И так вдруг заныло, застучало кровью багровое утолщение на руке… И все вокруг стало бессмысленно, безнадежно. Побелка отслоится окончательно и упадет. Военные придут, откроют дверь, будут на нее кричать, требуя, чтоб она им что-то рассказала. Не те солдаты, что конвоировали ее сюда, – те могут просто злиться, но потом выкричат свои чувства, да и остынут. Им после этого даже легче станет… А к ней придут те военные, что в фуражках. Те, для которых выкричаться – не цель. И даже подавить ее волю – не цель. Слишком мелко. Да и сама она – слишком незначительна. Кто она такая? Какой-то этап в их большой игре, некий поворот, что надо преодолеть – и играть дальше.
Магнолия стиснула кулачки, присела на деревянный топчан, торчавший в углу неряшливо обструганными досками.
Боже мой, как это пугает, когда тебя никак, ну никак не воспринимают, не ценят. И совсем не любят – ни капельки…
Вот сидят они сейчас в своей главной штабной комнате, обсуждают, что бы из нее вытянуть такое… А может быть, и выбить – это, мол, неприятно, но необходимо. Родина нам не простит, если мы не… И вот встает такой толстощекий увалень. Жирком оброс и голос писклявый – а требует все того же: раздавить это осиное гнездо! Он ведь еще тогда предупреждал… это была ошибка с самого начала… – А у самого перед глазами стоят такие желтенькие, такие долгожданные генеральские звездочки на погонах.
Магнолия заинтересовалась. Ведь она их действительно видела. Слышала. Какое-то реальное обсуждение своей участи, происходящее где-то рядом, недалеко – да чуть ли не прямо над головой, в штабной комнате. Правда, слышала и видела как-то изнутри – через их мысли. Такого до сих пор она за собой не замечала.
Магнолия улыбнулась, уселась поудобнее, укутала голые коленки ветхим, серым от старости байковым покрывалом, что мятой бесформенной кучей валялось на топчане, и попыталась разобраться в своих ощущениях.
Ну, во-первых, так воспринимать мир было сложновато. С одной стороны, вроде бы большое преимущество: ты сидишь здесь, взаперти, а они у тебя как на ладони. Но, с другой стороны – видишь-то чужими глазами. Сразу чуть ли не десятком чужих глаз!
Одна штабная комната, но с пяти точек зрения приобрела вдруг какой-то дикий вид – как бы вывернулась наизнанку.

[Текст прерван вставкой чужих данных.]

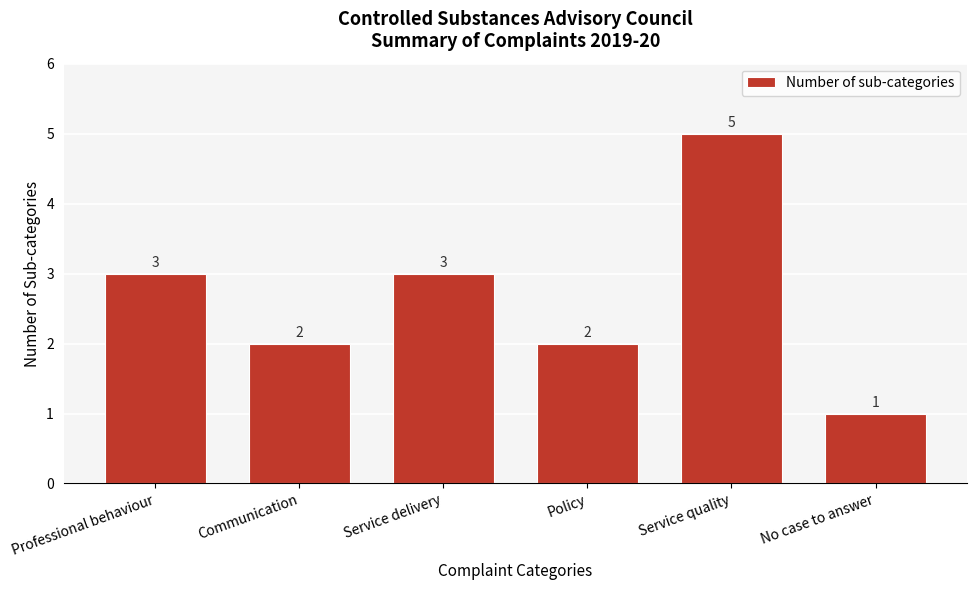

Reading left to right, what are all the values shown in this chart?

3	2	3	2	5	1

У Магнолии даже голова закружилась! Она покрепче схватилась за край топчана, чтоб не свалиться на пол в случае чего. Но уже через минуту легкая тошнота вроде пропала. Не так все и сложно, надо только помнить: раз их пятеро и все сидят вокруг стола спинами к стенам, то и она воспринимает стены той штабной комнаты как находящиеся за спиной. Все четыре стены – у нее за спиной. Сомкнулись, наложились друг на друга, ужались – чуть ли не в одну точку. А стол, вокруг которого там все сидят, тот наоборот: расширился, расползся, охватывая ее неестественно вспучившимся кольцом. И на его солнечной блескучей поверхности лежали сразу десять ее локтей. Как бы ее. Но десять – вот в чем неудобство! И мысли разные в голову лезут. Штук пять или даже шесть.
Постой, а откуда шестая?
Фу ты! Это ж ее собственная. Но какая она невзрачная, тусклая. Даже не мысль, а ощущение. Однако как разительно ее тусклое ощущение отличается от вальяжности штабной пятерки, возложившей свои локти на стол. Уж им-то вполне хорошо – там, за этим столом. А она явно ощущала неудобство. Мелкое, но неприятное.